“In the end, this will be very good for vaccines that place so much emphasis on process, safety and review,” said Dr. Campbell.
“In the past, I think people didn’t realize how much scrutiny there was,” severe reactions to a vaccine, Dr Campbell said, or how much attention was paid to the timing. , dose and immune response when a new vaccine is tested.
Regarding the Covid vaccines, Dr Maldonado said: “We are not too specifically concerned about anything with this vaccine, we are just going through normal processes.”
Still, it is possible that young children, who typically have more robust immune systems than adults, may respond more strongly to Covid vaccines. This is why vaccine studies in children look carefully at dosage and immunoreactivity, Dr Beers said: “They often start with a smaller group, give a lower dose of vaccine, test the response, work it up. at the dose needed for an adequate dose. immunity.”
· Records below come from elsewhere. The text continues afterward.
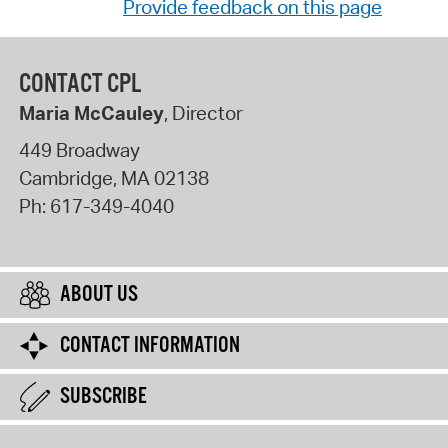
Provide feedback on this page
CONTACT CPL
Maria McCauley
, Director
449 Broadway
Cambridge
,
MA
02138
Ph:
617-349-4040
ABOUT US
CONTACT INFORMATION
SUBSCRIBE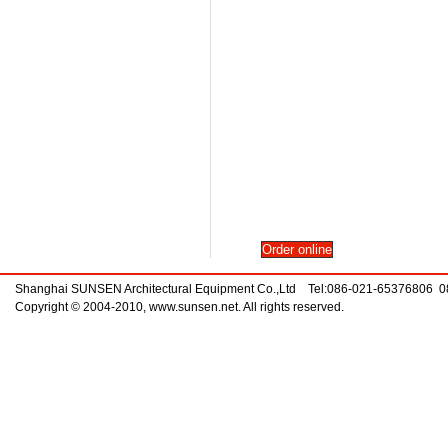
Shanghai SUNSEN Architectural Equipment Co.,Ltd Tel:086-021-65376806 
Copyright © 2004-2010, www.sunsen.net. All rights reserved.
Dr Campbell and his colleagues in Maryland are just starting their first study of the Covid vaccine in children under 12. And no one, he said, should try to convince parents that vaccines are safe and effective in this age group until the data is available: “I have no reason to believe that ‘they won’t be safe or effective, but the proof is in the pudding – I want to see the pudding. “
Getting children to catch up with their regular immunizations makes sense, as it will protect them well if other diseases break out now that the pandemic has lowered the rates of routine immunization of children. Doctors are concerned about a whole list of vaccine-preventable diseases, including measles, pertussis, meningitis, HPV and the flu.
Will Covid vaccines eventually fit into the routine childhood immunization schedule and, if so, at what age? Because the new vaccines are still in an emergency use authorization phase, “No one has answers; we’ll have to see over time, ”said Dr Maldonado.